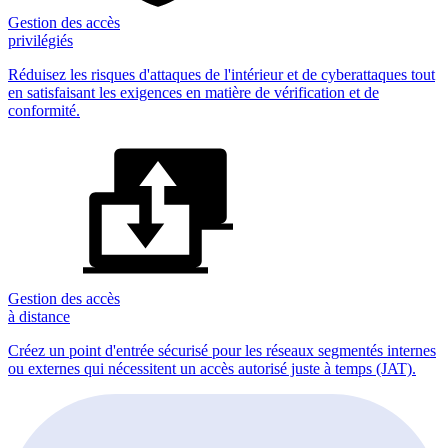
Gestion des accès
privilégiés
Réduisez les risques d'attaques de l'intérieur et de cyberattaques tout
en satisfaisant les exigences en matière de vérification et de
conformité.
Gestion des accès
à distance
Créez un point d'entrée sécurisé pour les réseaux segmentés internes
ou externes qui nécessitent un accès autorisé juste à temps (JAT).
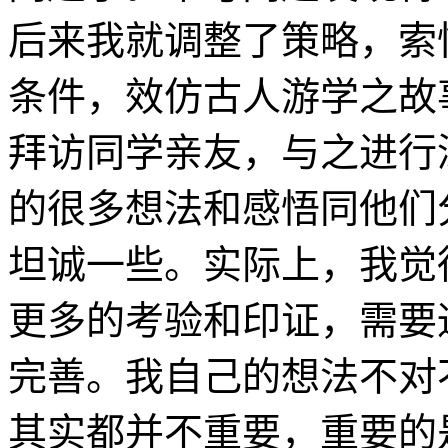
后来我就调整了策略，索
条件，效仿古人游学之故
拜访同学亲友，与之进行
的很多想法和感悟同他们
坦诚一些。实际上，我觉
更多的考验和印证，需要
完善。我自己的想法不对
其实都并不重要，重要的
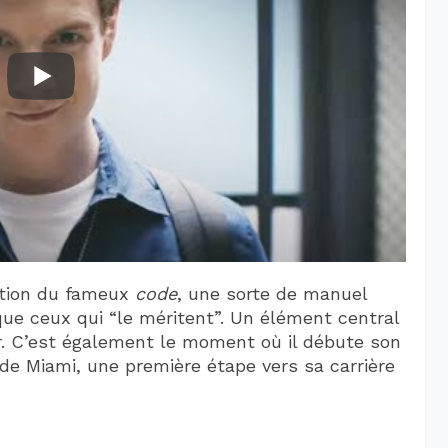
ation du fameux
code
, une sorte de manuel
que ceux qui “le méritent”. Un élément central
r. C’est également le moment où il débute son
de Miami, une première étape vers sa carrière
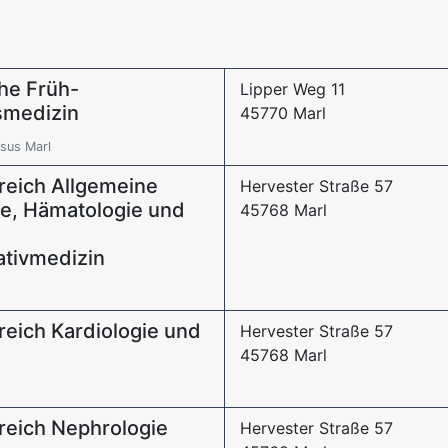
che Früh-
Lipper Weg 11
rsmedizin
45770 Marl
sus Marl
ereich Allgemeine
Hervester Straße 57
ie, Hämatologie und
45768 Marl
ativmedizin
ereich Kardiologie und
Hervester Straße 57
45768 Marl
ereich Nephrologie
Hervester Straße 57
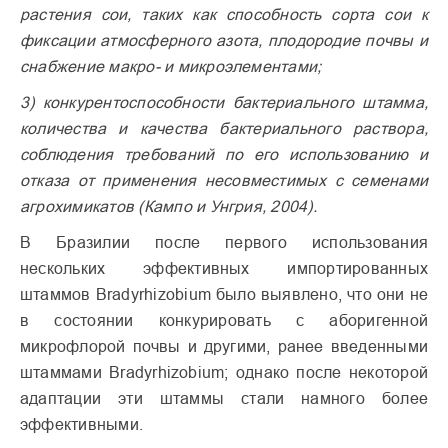
растения сои, таких как способность сорта сои к
фиксации атмосферного азота, плодородие почвы и
снабжение макро- и микроэлементами;
3)
конкурентоспособности бактериального штамма,
количества и качества бактериального раствора,
соблюдения требований по его использованию и
отказа от применения несовместимых с семенами
агрохимикатов (Кампо и Унгрия, 2004).
В Бразилии после первого использования
нескольких эффективных импортированных
штаммов Bradyrhizobium было выявлено, что они не
в состоянии конкурировать с аборигенной
микрофлорой почвы и другими, ранее введенными
штаммами Bradyrhizobium; однако после некоторой
адаптации эти штаммы стали намного более
эффективными.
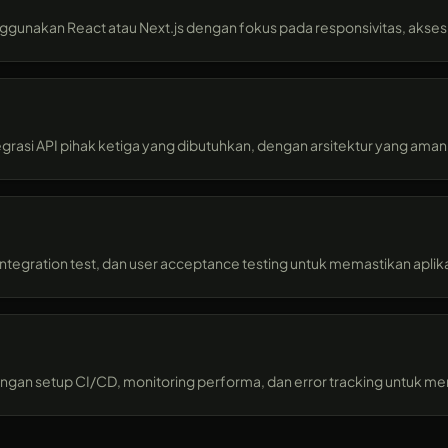
kan React atau Next.js dengan fokus pada responsivitas, aksesibi
asi API pihak ketiga yang dibutuhkan, dengan arsitektur yang aman 
ntegration test, dan user acceptance testing untuk memastikan aplika
n setup CI/CD, monitoring performa, dan error tracking untuk menja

= What is expected =
Transcribe each record exactly as it appears, but omit every picture.

= Written reply =
Gestion des accès
privilégiés
Réduisez les risques d'attaques de l'intérieur et de cyberattaques tout
en satisfaisant les exigences en matière de vérification et de
conformité.
Gestion des accès
à distance
Créez un point d'entrée sécurisé pour les réseaux segmentés internes
ou externes qui nécessitent un accès autorisé juste à temps (JAT).
后来我就调整了策略，索
条件，效仿古人游学之故
拜访同学亲友，与之进行
的很多想法和感悟同他们
坦诚一些。实际上，我觉
更多的考验和印证，需要
完善。我自己的想法不对
其实都并不重要，重要的
ation du fameux
code
, une sorte de manuel
que ceux qui “le méritent”. Un élément central
r. C’est également le moment où il débute son
de Miami, une première étape vers sa carrière
che Früh-
Lipper Weg 11
rsmedizin
45770 Marl
sus Marl
ereich Allgemeine
Hervester Straße 57
ie, Hämatologie und
45768 Marl
ativmedizin
ereich Kardiologie und
Hervester Straße 57
45768 Marl
ereich Nephrologie
Hervester Straße 57
растения сои, таких как способность сорта сои к
фиксации атмосферного азота, плодородие почвы и
снабжение макро- и микроэлементами;
3)
конкурентоспособности бактериального штамма,
количества и качества бактериального раствора,
соблюдения требований по его использованию и
отказа от применения несовместимых с семенами
агрохимикатов (Кампо и Унгрия, 2004).
В Бразилии после первого использования
нескольких эффективных импортированных
штаммов Bradyrhizobium было выявлено, что они не
в состоянии конкурировать с аборигенной
микрофлорой почвы и другими, ранее введенными
штаммами Bradyrhizobium; однако после некоторой
адаптации эти штаммы стали намного более
эффективными.
kan React atau Next.js dengan fokus pada responsivitas, aksesibi
asi API pihak ketiga yang dibutuhkan, dengan arsitektur yang aman 
ntegration test, dan user acceptance testing untuk memastikan aplika
n setup CI/CD, monitoring performa, dan error tracking untuk menja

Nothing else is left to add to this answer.